## Extract to read
>> BEGIN
As some of y'all know, I maintain a daily ritual of writing a LTE on climate change issues. This started on January 1st, 2010, and I'm now approaching the end of my second year.
Frankly, it's a real pain in the ass. Most days of the week I would rather do just about anything than write that damn letter. On the other hand, I've gotten good at it, and I can now turn out a pretty snappy 150-word statement in 20 minutes or less, so the agony abates fairly rapidly. Some days I spend longer hunting for an appropriate hook than I do writing the letter itself.
I maintain a pretty respectable rate of publication — I usually get 3-4 letters in print every month. I've occupied column inches in Australia, New Zealand, Taiwan, Djakarta, the Solomon Islands, Ireland, England, and Baffin Island(!) along with countless news outlets in the USA and Canada. All my letters can be found online at my blog, and it makes my day when someone becomes inspired to write as a result of something I've done (hint, hint!).
>> END
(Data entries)
>> BEGIN
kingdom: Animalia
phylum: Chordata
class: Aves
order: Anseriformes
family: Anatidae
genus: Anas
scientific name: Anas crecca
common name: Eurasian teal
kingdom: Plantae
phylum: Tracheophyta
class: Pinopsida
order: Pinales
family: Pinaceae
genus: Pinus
>> END
## Request
Reproduce the entire post about writing a daily climate change letter to the editor word for word.

## Result of this task
As some of y'all know, I maintain a daily ritual of writing a LTE on climate change issues. This started on January 1st, 2010, and I'm now approaching the end of my second year.
Frankly, it's a real pain in the ass. Most days of the week I would rather do just about anything than write that damn letter. On the other hand, I've gotten good at it, and I can now turn out a pretty snappy 150-word statement in 20 minutes or less, so the agony abates fairly rapidly. Some days I spend longer hunting for an appropriate hook than I do writing the letter itself.
I maintain a pretty respectable rate of publication — I usually get 3-4 letters in print every month. I've occupied column inches in Australia, New Zealand, Taiwan, Djakarta, the Solomon Islands, Ireland, England, and Baffin Island(!) along with countless news outlets in the USA and Canada. All my letters can be found online at my blog, and it makes my day when someone becomes inspired to write as a result of something I've done (hint, hint!).